Logging in with electronic signature tool#

Configuring the authentication method in the Admin console#

When using an electronic signature tool for authentication, you must:

  • in the Certificates setting block load the certificates of the certification authorities, confirming the authenticity of electronic signature key certificates and configure interaction with the external electronic signature verification service.

  • configure in the Compliance rules block the parameters of matching a user account in the storage by its attributes from an electronic signature certificate. Matching rules use substitution strings. For example, the cn=${SUBJECT.CN} rule means that the SUBJECT.CN attribute of the certificate will be compared to the cn attribute in the data store. It is possible to specify multiple conditions at the same time, as well as to specify alternative rules.

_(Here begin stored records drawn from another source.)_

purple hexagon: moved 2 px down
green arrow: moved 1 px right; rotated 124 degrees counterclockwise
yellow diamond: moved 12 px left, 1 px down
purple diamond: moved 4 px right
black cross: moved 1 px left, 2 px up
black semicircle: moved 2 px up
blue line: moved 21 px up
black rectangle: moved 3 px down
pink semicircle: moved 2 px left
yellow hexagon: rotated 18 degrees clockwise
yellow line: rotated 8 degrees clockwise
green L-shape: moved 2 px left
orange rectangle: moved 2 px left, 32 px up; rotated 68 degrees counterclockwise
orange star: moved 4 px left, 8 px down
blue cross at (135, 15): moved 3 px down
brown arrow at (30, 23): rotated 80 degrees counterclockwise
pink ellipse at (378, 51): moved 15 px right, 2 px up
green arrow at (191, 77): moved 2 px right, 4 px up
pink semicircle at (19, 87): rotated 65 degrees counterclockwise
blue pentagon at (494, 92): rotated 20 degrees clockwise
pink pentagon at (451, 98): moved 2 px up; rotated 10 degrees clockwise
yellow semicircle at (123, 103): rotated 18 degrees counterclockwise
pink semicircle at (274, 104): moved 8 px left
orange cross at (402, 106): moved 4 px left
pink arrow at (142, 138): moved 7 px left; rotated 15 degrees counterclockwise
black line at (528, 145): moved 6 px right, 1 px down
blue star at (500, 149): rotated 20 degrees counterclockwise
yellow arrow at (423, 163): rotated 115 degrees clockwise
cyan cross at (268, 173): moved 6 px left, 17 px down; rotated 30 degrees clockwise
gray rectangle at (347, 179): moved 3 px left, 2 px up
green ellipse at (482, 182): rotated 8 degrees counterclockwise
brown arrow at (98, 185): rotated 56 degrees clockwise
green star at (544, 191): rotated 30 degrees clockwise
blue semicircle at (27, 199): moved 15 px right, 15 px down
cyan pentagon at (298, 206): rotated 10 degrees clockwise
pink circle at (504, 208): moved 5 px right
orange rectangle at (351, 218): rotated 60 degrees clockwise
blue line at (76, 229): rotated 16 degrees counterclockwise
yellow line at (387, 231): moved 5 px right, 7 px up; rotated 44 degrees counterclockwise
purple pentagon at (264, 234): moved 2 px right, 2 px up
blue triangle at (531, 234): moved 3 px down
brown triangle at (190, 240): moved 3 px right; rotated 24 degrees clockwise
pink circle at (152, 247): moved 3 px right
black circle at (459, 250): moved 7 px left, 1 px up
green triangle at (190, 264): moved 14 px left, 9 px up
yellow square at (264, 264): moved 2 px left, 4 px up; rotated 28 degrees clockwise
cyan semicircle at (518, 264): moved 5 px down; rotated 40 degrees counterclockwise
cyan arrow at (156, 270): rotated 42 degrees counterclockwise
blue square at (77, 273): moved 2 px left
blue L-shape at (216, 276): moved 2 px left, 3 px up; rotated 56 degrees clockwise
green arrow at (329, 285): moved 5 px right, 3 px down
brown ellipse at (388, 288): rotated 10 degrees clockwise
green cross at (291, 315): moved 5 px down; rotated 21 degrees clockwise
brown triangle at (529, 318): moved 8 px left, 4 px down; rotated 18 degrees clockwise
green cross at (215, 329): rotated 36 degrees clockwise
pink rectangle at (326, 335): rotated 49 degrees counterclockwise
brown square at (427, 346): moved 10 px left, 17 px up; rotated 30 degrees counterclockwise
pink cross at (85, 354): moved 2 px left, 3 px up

When configuring electronic signature login, you can also specify:

  • whether this method should be used as the first and second factor. If yes, a user authenticated by electronic signature will be considered to have passed two-factor authentication (see the figure below for an example setting);

  • whether to check the validity of the certificate. In this case, Blitz Identity Provider will use the revocation list distribution point (CRL) specified in the certificate to check if the certificate has been revoked. To activate this feature, check the checkbox Verify that the user's certificate has not been revoked;

  • whether to create (register) an account at the first login by e-signature. In this case, if the user is not found by certain matching rules, the user will be prompted to register an account. To enable this feature, you should check the checkbox Create an account if the user is not found by the electronic signature certificate and configure the user registration rules - how to fill in the attributes in the repository from the certificate attributes. You should use substitution strings to set the rules. For example, the email=${SUBJECT.E} rule means that the email attribute will store the e-mail from the user’s electronic signature certificate.

../_images/dsg_prop_en.png

Using and updating the plug-in#

A special plugin - Blitz Smart Card Plugin - is used on users’ computers for correct operation of the e-signature login. When logging in by e-signature for the first time, the user will be prompted to install the plugin. After downloading the file and running it, the user should go through all the steps of the plugin installation. When logging in again from this device, the plugin will not need to be installed again.

Blitz Identity Provider comes with a version of the plugin that allows you to work with electronic signatures as an authentication method.

If you need to update the Blitz Smart Card Plugin version, you should replace the plugin distributions - they are located in the assets directory with the Blitz Identity Provider installation, in the assets.zip archive. The structure of the archive is as follows:

plugins/sc/deb/BlitzScPlugin.deb
plugins/sc/rpm/BlitzScPlugin.rpm
plugins/sc/win/BlitzScPlugin.msi
plugins/sc/mac/BlitzScPlugin.pkg
plugins/sc/mac/BlitzScPlugin-10.14.pkg
...

You need to unzip the assets.zip archive, replace the files with the plugin distribution and zip the files back to assets.zip.